Tous les ans, guetter les mêmes. Le cycle des fleurs du printemps, d'été et les premiers fruits rouges. Je pourrais vous dire le colza et ensuite, les coquelicots qui s'y ajoutent. Immédiatement, je devrais vous dire que je vois blondir l'orge et les blés. Tous les jours, quatre fois. Et que ça, tout de même, m'appelle à m'émouvoir.

Les nouvelles se prennent au téléphone et toujours les mêmes questions. Peut-être que. Je voudrais qu'ils arrêtent. Seulement qu'ils cessent de voir les mêmes possibilités à la moindre occasion. J'annonce mes départs et tous me répondent que peut-être je ne rentrerais pas seule. Et moi, dans tout ça, j'ai juste envie de crier. Que peu leur importe. Que si c'était le cas et lorsque ce sera le cas, je serais égoïste plus que de raison. Mais je souris en levant les yeux au ciel. Et je cache derrière cet air le mal que ça fait tout le temps ce genre de réflexion. L'absence qui se souligne, le creux qui devient béant.
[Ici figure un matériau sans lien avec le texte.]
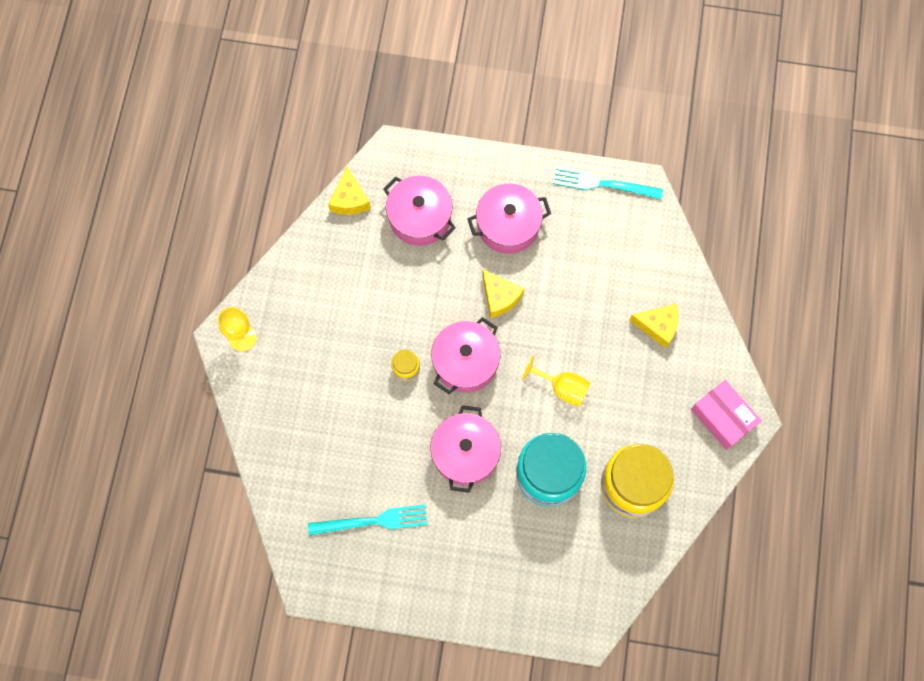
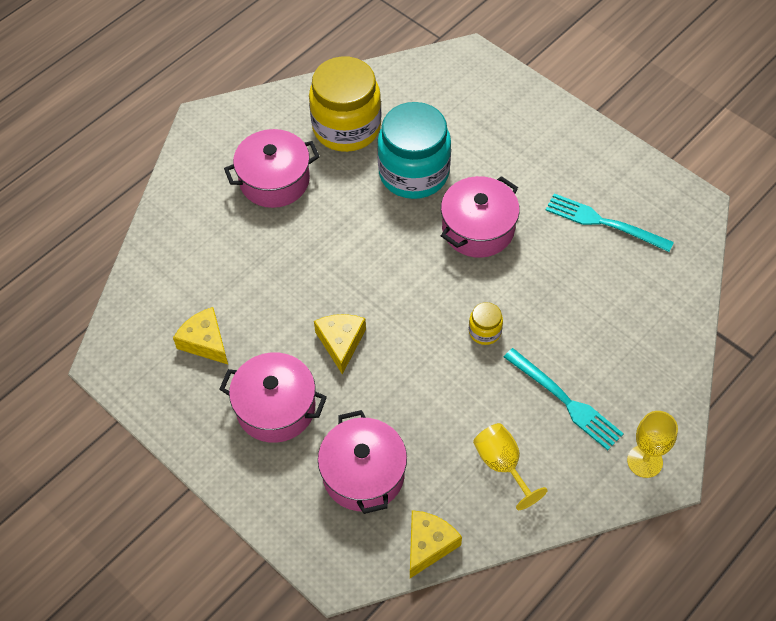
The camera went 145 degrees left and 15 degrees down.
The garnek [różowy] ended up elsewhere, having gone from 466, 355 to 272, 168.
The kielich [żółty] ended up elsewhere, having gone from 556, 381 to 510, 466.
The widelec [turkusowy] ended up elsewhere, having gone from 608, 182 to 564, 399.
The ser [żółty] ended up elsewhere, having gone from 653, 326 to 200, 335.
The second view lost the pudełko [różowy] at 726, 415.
Je me recentre sur les cadeaux à envoyer ce mois-ci. Papa part avec le cd que je lui ai offert dans sa voiture. Et j'en suis contente. Je me refuse à lui offrir un polo. Tu parles d'un cadeau. Une enveloppe est prête à traverser l'océan. Une autre attend son présent pour rejoindre la Bretagne. Il n'en restera qu'une et c'en sera fini de juin. Ce mois s'entrecoupe de mon neveu qui me fait sourire en me disant qu'il "aime bien garder ses chaussettes à les pieds", et de l'autre qui témoigne de sa présence sous la peau de ma sœur.

Ce mois m'échappe déjà. Dix jours. Vingt jours. Deux fois des retrouvailles si différentes et pourtant, je crois bien qu'ici sera présent ces deux jours-là.

Il y a le passeport qui n'attend que moi. Les billets qui sont toujours à prendre. Ce vaccin, ce billet de concert, les nouvelles lentilles. Et je reste là; le panier de  cerises d'un côté, le plat de fraises de l'autre. Inerte. A ces moments-là, je me répète de plus en plus fort, surtout, surtout ne pas oublier de m'émerveiller.